**Provided text:**

Approximately 60% of Arabic-speaking Internet users dislike using an Arabic keyboard, according to Yamli, a Massachusetts-based startup that launched last year. CEO Habib Haddad explains that many users have to use a Latin keyboard for their jobs or school, which makes the keyboards impractical (and many think they’re just hard to type with). When it comes time to type in Arabic, many Internet users have adopted a phonetic web language that spells out Arabic words with these Latin letters. The result, Haddad says, is messy – especially when it comes to making sounds that don’t exist in English.

Yamli has built a system that solves this problem. Users enter words phonetically into a special text box that displays a list of matching words that are written in Arabic. This allows them to keep using their Latin keyboard, without having the resulting text look like gibberish. Because there are around 22 dialects in the Arab world, Yamli has to deal with multiple different phonetic spellings, which Haddad says it does with around 95% accuracy.
The company launched an Arabic frontend to Google in November 2007, and released an API in March 2008. The system was recently integrated into popular Arabic portal Maktoob (which Haddad likens to an Arab Yahoo). In the future, Haddad says that the technology will be applied to other platforms, like mobile phones. And it only has two employees, both co-founders.
The company seems like a likely acquisition target for Google or any other company looking to expand to Arabic-speaking nations, where Haddad says development has been relatively slow.










Yep Yamil is great. i know many people use arabizi which is writing arabic using english letters, this tool is great it is a real solution.
happy to see arabic startup covered here, and Cong. Hadad.
here is my story about yamli API:
http://arabcrun...ny-website.html
congralutation yamli
This is very fantastic and work very good for Arabic speaker
It’s a great feeling to see that one can talk about disruptive technologies in a global world. Good luck to everyone at Yamli– I hope they wont sell too soon, I’m sure they have plenty to do before any of that…
On behalf of the Woopra Team, I congratulate you guys for the great job you have done so far. I’ve been using your service for a while now and it has been a very useful.
I’m looking forward to see you soon.
Elie.
Great Job Yamli team. You guys have put together an utterly useful tool. I can not only express myself fluently and spontaneously in my mother-tongue language, but I can also type in Arabic as fast as I type in English.

**What you are asked to do:** Extract the passage of the Yamli article from "here is my story" to "see you soon.", copying it verbatim.

**Exercise data:**
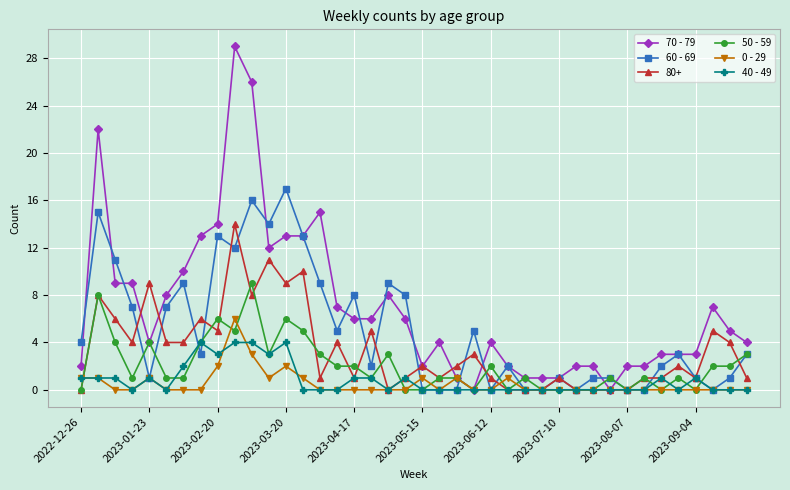

What is the greatest value displayed?

29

**Answer section:**
here is my story about yamli API:
http://arabcrun...ny-website.html
congralutation yamli
This is very fantastic and work very good for Arabic speaker
It’s a great feeling to see that one can talk about disruptive technologies in a global world. Good luck to everyone at Yamli– I hope they wont sell too soon, I’m sure they have plenty to do before any of that…
On behalf of the Woopra Team, I congratulate you guys for the great job you have done so far. I’ve been using your service for a while now and it has been a very useful.
I’m looking forward to see you soon.